The 90-day Canadian buyer checklist
If you're 90 days from closing on a U.S. home as a Canadian buyer, these are the items that genuinely have to land — in order.
Day 90–60: Identity + banking
ITIN application (W-7). This is the longest-lead-time item, period. Without an ITIN you can't file a U.S. tax return, you can't open most U.S. business bank accounts, and you'll have problems with rent collection if you're investing. Application takes 6–10 weeks from submission. A Canadian Certifying Acceptance Agent (CAA) can certify your passport locally so you don't have to mail it to Austin, Texas.
U.S. bank account. Open one in person at a Florida branch if you can. RBC Bank, TD Bank, and BMO Harris all have cross-border streamlined paths. Brings simpler mortgage deposits, utility setup, and on-the-ground bill-pay.
Day 60–45: Financing decision
If you're going subject-to or seller-financed, you don't need a U.S. mortgage. Skip to day 45.
If you're going conventional:
- Cross-border mortgage brokers (RBC Bank USA, BMO Harris, HSBC Premier) can qualify you on Canadian credit. Expect 25%+ down for non-residents.
- Get pre-approval letters from at least two — rates and terms vary widely.
- Lock the rate when you have a property under contract, not before.
Day 45–30: Insurance + tax counsel
Hazard insurance. Florida has hurricane wind requirements that aren't optional. Quote 3 carriers before close. Some carriers won't write non-resident landlord policies — confirm your specific use case (primary, second home, rental) is acceptable.
Cross-border tax counsel. Hire one *before* close. They'll model the FIRPTA scenario, the T1135 disclosure, the foreign tax credit interaction, and any holding-entity choice (personal vs. Canadian corp vs. partnership vs. trust). The consult is $500–$2,000 and pays for itself a dozen times over.
Day 30–14: Title + closing
Title company does most of the work here. They'll order title insurance, coordinate the deed transfer, run the closing-disclosure math, and wire your funds.

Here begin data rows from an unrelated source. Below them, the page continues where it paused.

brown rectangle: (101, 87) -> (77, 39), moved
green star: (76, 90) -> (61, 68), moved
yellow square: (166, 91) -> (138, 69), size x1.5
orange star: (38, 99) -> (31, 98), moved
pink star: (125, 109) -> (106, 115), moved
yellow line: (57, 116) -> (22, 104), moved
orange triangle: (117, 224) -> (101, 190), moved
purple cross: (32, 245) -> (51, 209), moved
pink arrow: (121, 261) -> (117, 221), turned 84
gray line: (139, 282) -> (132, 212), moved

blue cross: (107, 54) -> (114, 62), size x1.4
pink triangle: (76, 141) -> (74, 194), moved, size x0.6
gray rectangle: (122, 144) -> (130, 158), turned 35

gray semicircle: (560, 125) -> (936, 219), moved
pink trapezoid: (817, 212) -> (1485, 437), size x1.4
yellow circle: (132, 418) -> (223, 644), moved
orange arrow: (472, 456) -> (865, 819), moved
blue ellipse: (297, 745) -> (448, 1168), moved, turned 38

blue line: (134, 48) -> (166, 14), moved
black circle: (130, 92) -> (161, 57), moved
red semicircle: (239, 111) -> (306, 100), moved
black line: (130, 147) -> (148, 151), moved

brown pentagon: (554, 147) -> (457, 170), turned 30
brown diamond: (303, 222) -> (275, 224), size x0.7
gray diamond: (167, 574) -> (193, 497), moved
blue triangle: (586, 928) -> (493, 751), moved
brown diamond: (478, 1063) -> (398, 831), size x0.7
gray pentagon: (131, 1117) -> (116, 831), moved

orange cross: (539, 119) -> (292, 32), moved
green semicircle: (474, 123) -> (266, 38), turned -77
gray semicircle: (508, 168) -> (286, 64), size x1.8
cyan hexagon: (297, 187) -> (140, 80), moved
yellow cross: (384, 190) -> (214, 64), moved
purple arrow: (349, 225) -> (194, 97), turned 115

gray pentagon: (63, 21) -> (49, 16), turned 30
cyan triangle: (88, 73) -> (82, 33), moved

FIRPTA prep. If you're buying and plan to sell within 10 years, talk to your tax advisor *now* about how to optimize the eventual sale. (FIRPTA withholding is on the seller, but knowing the rules at purchase makes a smarter purchase.)
Day 14–0: Setup + arrival
- Utilities transferred (electric, water, gas, internet)
- Trash collection scheduled
- Mail forwarding via the Postal Service (or Canada Post if you're keeping a Canadian address)
- Garbage pickup day and recycling rules logged — surprisingly different per municipality
- Locksmith if you want fresh locks (most owners do)
- If renting it out: property manager interview and signed agreement
What's NOT a deadline
- Driver's license switch — you have up to 30 days after establishing residency. If you're a snowbird, you don't need to.
- Voter registration — only if you're naturalizing.
- Filing a U.S. tax return — only required if you have U.S.-source income. Holding-only ownership doesn't trigger a filing until you sell.
Most Canadian buyers we see compress this into 45 days. It's doable, but the ITIN delay is the constraint — start that the day you decide you're seriously shopping.